Anatomische Hypothese über den Musculus stylohyoideus und den Processus styloideus

Firniss M.

Hypothese: Im Proc. styloideus und M. stylohyoideus befindet sich vermutlich ein durchgehender Kanal.

Studiendesign: In zufälliger Auswahl wurde im anatomischen Institut der Universität Heidelberg an den vorhandenen Leichen der M. stylohyoideus mit einem Teil des Proc. styloideus frei präpariert und makroskopisch untersucht. Die Dokumentation erfolgte in digitaler Farbfotografie. Die Beobachtungen ergaben, dass eine mikroskopische Studie den makroskopischen Erkenntnissen folgen musste. Bei weiteren Veranstaltungen im anatomischen Institut der Universität Heidelberg, wurde nun aus vorhandenen Leichen der M. stylohyoideus mit einem Teil des Proc. styloideus heraus präpariert und ungeschnitten auf Glasträger für die mikroskopische Untersuchung gelegt.

Methodik der makroskopischen Untersuchung: Die makroskopische Untersuchung dient der Orientierung, Erkennung und Einschätzung des Untersuchungsgebietes. Es wurden 20 Leichen oder Leichenteile makroskopisch untersucht, 18 wurden davon dokumentiert. Die Präparate wurden zufällig ausgewählt, d.h. es wurde keine Auswahl nach irgendwelchen Kriterien durchgeführt. Zur Probengewinnung und Untersuchung sind alle am jeweiligen Untersuchungstage vorgefundenen Leichen herangezogen worden. Bei den sogenannten Semesterleichen in den Hörsälen des anatomischen Instituts der Universität Heidelberg wurden teils eröffnete und teils unversehrte Leichen, was das Präparationsgebiet betrifft, vorgefunden.

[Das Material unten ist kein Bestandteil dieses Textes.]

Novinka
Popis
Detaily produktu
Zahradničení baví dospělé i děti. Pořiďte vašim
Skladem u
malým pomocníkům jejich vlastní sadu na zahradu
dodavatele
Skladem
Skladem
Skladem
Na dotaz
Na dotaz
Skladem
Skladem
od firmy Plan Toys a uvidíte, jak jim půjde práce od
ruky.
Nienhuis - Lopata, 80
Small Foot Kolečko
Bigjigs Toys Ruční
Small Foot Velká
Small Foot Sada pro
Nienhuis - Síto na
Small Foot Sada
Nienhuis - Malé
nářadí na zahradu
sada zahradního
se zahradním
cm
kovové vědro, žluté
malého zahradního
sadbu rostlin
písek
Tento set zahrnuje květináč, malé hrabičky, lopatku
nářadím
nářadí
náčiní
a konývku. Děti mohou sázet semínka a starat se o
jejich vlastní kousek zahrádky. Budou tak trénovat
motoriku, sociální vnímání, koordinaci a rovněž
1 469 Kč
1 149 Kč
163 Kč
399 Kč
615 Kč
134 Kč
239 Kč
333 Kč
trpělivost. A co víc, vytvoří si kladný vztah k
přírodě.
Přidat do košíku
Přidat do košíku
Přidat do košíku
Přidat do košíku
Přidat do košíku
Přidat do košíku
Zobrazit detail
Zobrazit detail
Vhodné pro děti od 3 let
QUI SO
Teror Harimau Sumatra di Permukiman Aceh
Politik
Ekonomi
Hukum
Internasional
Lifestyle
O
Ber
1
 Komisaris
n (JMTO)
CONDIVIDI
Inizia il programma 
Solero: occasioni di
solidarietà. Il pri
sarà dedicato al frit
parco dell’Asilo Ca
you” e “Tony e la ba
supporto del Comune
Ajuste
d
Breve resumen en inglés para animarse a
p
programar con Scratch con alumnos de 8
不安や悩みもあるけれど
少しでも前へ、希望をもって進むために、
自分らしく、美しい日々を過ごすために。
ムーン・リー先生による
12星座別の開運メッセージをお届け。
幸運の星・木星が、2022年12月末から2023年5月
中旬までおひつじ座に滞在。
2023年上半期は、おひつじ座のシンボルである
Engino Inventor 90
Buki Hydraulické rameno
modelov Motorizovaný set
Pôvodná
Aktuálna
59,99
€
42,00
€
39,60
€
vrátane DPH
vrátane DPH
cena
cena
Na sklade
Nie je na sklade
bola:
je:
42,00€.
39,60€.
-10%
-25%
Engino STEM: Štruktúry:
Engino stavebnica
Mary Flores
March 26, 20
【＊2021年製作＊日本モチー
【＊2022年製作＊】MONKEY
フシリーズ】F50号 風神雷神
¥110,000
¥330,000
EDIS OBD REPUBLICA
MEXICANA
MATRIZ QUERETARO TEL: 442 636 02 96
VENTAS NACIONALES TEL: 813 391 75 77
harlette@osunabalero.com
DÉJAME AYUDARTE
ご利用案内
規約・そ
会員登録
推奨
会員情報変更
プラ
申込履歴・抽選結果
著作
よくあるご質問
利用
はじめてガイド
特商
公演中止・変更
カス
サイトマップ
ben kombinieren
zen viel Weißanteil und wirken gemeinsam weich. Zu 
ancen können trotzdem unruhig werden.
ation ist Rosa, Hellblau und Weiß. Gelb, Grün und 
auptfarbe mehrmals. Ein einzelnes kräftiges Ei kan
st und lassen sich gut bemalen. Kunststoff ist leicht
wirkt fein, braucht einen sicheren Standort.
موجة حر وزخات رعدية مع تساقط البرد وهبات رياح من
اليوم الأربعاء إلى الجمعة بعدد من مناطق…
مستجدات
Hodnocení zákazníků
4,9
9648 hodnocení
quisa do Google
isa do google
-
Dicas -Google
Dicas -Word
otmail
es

Methodik der mikroskopischen Untersuchung: Die Präparate sind so dünn, dass sie für die Beobachtungszwecke nicht weiter vorbereitet oder mikrotomisch geschnitten werden müssen, zumal der gefundene optische Effekt dann wahrscheinlich auch nicht zu beobachten wäre. Die ungewöhnliche Methode der Objektmikroskopie wird nochmals weiter hinten erwähnt. Es wurden Präparate von 25 Leichen mit Hilfe der Objektmikroskopie untersucht, 20 davon wurden beschrieben. Die Auswahl der Präparate erfolgte bis auf die qualitative Bestimmung zufällig, d.h. es wurden keinerlei Unterscheidungen nach Geschlecht oder Alter vorgenommen. Die Präparate erscheinen in den Randbereichen stärker durchfärbt als im Mittelteil. Dies ist vermutlich Folge der Materialdichte an diesen Stellen.

Ergebnisse der makroskopischen Untersuchung: In 20 untersuchten Präparaten und 18 von diesen ausgewählten fotografischen Belegstücken war im Gegensatz zu den üblichen Beschreibungen in der anatomischen Fachliteratur kein Lig. stylohyoideus erkennbar. Die von SCHNAARS beschriebenen Hohlräume im Proc. styloideus wurden in einem Präparat entdeckt. Dies war das einzige mazerierte Präparat, das während der Studie gefunden wurde.

Ergebnisse der mikroskopischen Untersuchung: Mikroskopisch wurde bei 20 ungeschnittenen und nicht mikrotomierten Proben, aus insgesamt 25 Präparaten, ein durchgängiger Kanal durch den Proc. styloideus und den M. stylohyoideus gefunden. Es zeigte sich, dass die untersuchten Präparate einen röhrenförmige Struktur besitzen müssen, die in den Randbereichen dichter ist, als in den Mittelbereichen.

Diskussion: In allen 20 dokumentierten Proben wurden Kanäle gefunden. Man könnte daraus schließen, dass es sich dabei um eine Evakuierungsmöglichkeit für Körperflüssigkeiten handelt. Vielleicht ist der hohle M. stylohyoideus ein aktiver Drainagekanal für den Innenohrbereich, mit der Aufgabe die Endo- und Perilymphe durch einen Melkvorgang am Proc. styloideus zu evakuieren. Das aus dem untersuchten Material entstandene Denkmodell geht dahin, sich ein zweites Drainagesystem für das Innenohr, parallel zum bestehenden für das Mittelohr – der Eustach'schen Röhre - vorzustellen. Das Ergebnis dieser anatomischen Untersuchung würde sich somit in das osteopathische Konzept der Fluktuation und Drainage von Körperflüssigkeiten einfügen. Über die Evakuation des Innenohres und seiner Flüssigkeiten ist noch nichts bekannt und es existieren keinerlei Studien oder Beschreibungen. Hier könnte die osteopathische Klinik ansetzen und Beiträge dazu leisten, zum Beispiel durch geeignete Techniken, die die Drainage in dem Kanal fördern.